## Aim of the task
In the records below, find the line holding "Boost Brothers Oy" and the line holding "Endüstriyel ebatlama işlemleri". Set down both, with every line between them, exactly.

(Saved data entries)

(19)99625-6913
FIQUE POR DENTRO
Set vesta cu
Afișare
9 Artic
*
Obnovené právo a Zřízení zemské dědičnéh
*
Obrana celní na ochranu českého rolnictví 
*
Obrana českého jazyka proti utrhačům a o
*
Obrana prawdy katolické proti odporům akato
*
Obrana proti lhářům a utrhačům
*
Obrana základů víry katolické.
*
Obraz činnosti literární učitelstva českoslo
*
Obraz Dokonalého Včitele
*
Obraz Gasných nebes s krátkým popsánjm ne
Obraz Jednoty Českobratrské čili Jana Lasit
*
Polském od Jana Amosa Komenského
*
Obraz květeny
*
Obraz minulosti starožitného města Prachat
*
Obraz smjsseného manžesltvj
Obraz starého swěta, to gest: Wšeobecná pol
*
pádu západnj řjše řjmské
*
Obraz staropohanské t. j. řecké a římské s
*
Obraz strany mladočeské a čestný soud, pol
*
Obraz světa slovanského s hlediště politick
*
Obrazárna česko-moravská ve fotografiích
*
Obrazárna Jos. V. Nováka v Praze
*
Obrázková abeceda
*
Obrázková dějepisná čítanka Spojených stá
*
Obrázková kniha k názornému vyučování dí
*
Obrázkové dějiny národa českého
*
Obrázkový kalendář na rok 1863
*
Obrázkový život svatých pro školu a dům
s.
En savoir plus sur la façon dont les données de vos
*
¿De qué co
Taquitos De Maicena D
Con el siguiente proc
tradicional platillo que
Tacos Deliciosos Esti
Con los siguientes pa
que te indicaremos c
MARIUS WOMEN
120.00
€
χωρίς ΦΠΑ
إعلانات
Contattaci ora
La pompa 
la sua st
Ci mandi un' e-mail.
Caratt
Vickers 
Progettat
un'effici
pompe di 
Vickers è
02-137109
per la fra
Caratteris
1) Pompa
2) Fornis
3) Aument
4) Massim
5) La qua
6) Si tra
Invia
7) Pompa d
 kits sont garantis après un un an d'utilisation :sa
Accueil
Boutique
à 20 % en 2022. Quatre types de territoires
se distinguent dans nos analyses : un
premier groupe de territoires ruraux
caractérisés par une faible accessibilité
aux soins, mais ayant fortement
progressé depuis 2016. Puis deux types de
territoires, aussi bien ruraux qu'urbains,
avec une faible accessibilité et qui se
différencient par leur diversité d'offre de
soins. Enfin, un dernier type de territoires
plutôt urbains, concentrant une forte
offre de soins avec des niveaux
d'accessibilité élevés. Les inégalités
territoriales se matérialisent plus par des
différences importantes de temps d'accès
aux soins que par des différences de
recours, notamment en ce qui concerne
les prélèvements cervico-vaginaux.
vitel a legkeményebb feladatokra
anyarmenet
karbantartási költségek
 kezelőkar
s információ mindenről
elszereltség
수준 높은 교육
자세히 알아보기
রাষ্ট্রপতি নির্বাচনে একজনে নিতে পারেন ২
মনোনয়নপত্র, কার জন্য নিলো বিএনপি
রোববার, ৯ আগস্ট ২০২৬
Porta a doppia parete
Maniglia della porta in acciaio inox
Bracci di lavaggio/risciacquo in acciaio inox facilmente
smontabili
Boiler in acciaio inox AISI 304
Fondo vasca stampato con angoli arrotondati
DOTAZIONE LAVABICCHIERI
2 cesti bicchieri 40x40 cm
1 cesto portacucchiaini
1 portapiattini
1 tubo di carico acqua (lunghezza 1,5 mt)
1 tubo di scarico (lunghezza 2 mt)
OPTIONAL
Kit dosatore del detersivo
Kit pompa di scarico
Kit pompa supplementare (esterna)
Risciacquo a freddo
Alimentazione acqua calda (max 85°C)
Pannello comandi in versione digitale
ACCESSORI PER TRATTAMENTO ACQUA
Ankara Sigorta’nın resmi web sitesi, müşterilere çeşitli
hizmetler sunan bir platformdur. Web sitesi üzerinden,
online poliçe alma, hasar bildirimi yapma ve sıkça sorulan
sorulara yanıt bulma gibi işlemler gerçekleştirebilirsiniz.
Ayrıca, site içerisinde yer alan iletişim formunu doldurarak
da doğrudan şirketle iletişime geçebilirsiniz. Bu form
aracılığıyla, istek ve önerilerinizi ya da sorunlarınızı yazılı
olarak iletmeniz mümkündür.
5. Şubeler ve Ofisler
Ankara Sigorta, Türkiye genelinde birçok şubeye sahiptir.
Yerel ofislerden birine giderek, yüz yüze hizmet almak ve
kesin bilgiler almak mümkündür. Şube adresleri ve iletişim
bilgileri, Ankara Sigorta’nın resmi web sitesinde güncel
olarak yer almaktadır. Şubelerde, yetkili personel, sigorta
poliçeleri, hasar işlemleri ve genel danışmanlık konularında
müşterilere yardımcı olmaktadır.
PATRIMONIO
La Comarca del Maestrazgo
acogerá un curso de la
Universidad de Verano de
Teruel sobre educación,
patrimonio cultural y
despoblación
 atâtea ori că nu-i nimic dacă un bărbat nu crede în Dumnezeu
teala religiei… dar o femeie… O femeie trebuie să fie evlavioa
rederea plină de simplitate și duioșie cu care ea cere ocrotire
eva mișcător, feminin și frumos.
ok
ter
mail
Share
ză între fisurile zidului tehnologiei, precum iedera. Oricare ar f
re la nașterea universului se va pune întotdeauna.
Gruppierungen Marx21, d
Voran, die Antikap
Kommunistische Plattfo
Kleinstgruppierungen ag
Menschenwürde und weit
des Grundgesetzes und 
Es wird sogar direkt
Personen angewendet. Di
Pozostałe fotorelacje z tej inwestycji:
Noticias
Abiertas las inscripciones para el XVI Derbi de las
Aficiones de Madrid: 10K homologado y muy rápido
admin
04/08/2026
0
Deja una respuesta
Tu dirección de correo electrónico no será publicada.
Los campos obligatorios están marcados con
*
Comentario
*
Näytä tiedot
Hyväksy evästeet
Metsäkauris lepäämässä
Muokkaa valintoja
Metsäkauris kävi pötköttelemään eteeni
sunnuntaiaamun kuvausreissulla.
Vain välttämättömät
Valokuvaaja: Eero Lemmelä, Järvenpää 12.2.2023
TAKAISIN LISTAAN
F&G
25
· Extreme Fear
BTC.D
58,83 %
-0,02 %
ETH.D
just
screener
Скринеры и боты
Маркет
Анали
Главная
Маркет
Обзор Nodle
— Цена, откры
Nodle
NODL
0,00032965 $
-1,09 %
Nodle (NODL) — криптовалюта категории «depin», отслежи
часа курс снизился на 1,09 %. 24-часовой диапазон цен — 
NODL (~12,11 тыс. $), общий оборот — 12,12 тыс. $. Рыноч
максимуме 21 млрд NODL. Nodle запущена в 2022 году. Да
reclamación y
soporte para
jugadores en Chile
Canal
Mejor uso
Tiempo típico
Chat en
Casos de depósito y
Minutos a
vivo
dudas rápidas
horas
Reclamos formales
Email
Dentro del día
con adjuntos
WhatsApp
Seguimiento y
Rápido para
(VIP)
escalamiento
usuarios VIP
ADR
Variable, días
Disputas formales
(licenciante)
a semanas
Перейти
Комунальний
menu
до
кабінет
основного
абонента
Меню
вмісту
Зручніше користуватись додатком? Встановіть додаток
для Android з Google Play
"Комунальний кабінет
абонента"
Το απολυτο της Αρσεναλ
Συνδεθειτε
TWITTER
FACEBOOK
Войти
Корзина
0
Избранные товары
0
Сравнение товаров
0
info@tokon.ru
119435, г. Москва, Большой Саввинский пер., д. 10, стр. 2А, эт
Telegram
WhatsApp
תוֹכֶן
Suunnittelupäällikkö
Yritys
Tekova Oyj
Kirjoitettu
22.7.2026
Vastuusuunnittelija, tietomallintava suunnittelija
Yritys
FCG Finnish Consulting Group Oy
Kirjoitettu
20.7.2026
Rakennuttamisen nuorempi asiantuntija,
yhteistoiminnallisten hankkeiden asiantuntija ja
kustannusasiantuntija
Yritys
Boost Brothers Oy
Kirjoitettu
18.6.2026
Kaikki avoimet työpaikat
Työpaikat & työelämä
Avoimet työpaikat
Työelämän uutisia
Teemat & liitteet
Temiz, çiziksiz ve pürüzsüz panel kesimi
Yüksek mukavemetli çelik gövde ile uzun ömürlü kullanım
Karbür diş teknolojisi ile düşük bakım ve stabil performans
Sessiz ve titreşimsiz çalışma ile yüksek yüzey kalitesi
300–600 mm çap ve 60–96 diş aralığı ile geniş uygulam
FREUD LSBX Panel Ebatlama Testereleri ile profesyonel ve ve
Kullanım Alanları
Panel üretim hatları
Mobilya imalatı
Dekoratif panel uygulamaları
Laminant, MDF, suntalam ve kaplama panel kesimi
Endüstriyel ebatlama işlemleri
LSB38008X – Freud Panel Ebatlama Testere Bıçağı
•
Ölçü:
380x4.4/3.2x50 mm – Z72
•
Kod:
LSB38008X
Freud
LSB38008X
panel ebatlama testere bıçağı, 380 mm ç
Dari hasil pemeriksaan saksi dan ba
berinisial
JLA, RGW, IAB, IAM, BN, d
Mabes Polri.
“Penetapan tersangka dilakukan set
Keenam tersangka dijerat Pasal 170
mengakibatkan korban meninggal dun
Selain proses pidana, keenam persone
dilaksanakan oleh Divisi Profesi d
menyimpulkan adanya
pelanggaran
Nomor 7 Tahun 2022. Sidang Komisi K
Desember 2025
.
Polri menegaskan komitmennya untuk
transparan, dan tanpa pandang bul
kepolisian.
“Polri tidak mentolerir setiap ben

## Reply
Boost Brothers Oy
Kirjoitettu
18.6.2026
Kaikki avoimet työpaikat
Työpaikat & työelämä
Avoimet työpaikat
Työelämän uutisia
Teemat & liitteet
Temiz, çiziksiz ve pürüzsüz panel kesimi
Yüksek mukavemetli çelik gövde ile uzun ömürlü kullanım
Karbür diş teknolojisi ile düşük bakım ve stabil performans
Sessiz ve titreşimsiz çalışma ile yüksek yüzey kalitesi
300–600 mm çap ve 60–96 diş aralığı ile geniş uygulam
FREUD LSBX Panel Ebatlama Testereleri ile profesyonel ve ve
Kullanım Alanları
Panel üretim hatları
Mobilya imalatı
Dekoratif panel uygulamaları
Laminant, MDF, suntalam ve kaplama panel kesimi
Endüstriyel ebatlama işlemleri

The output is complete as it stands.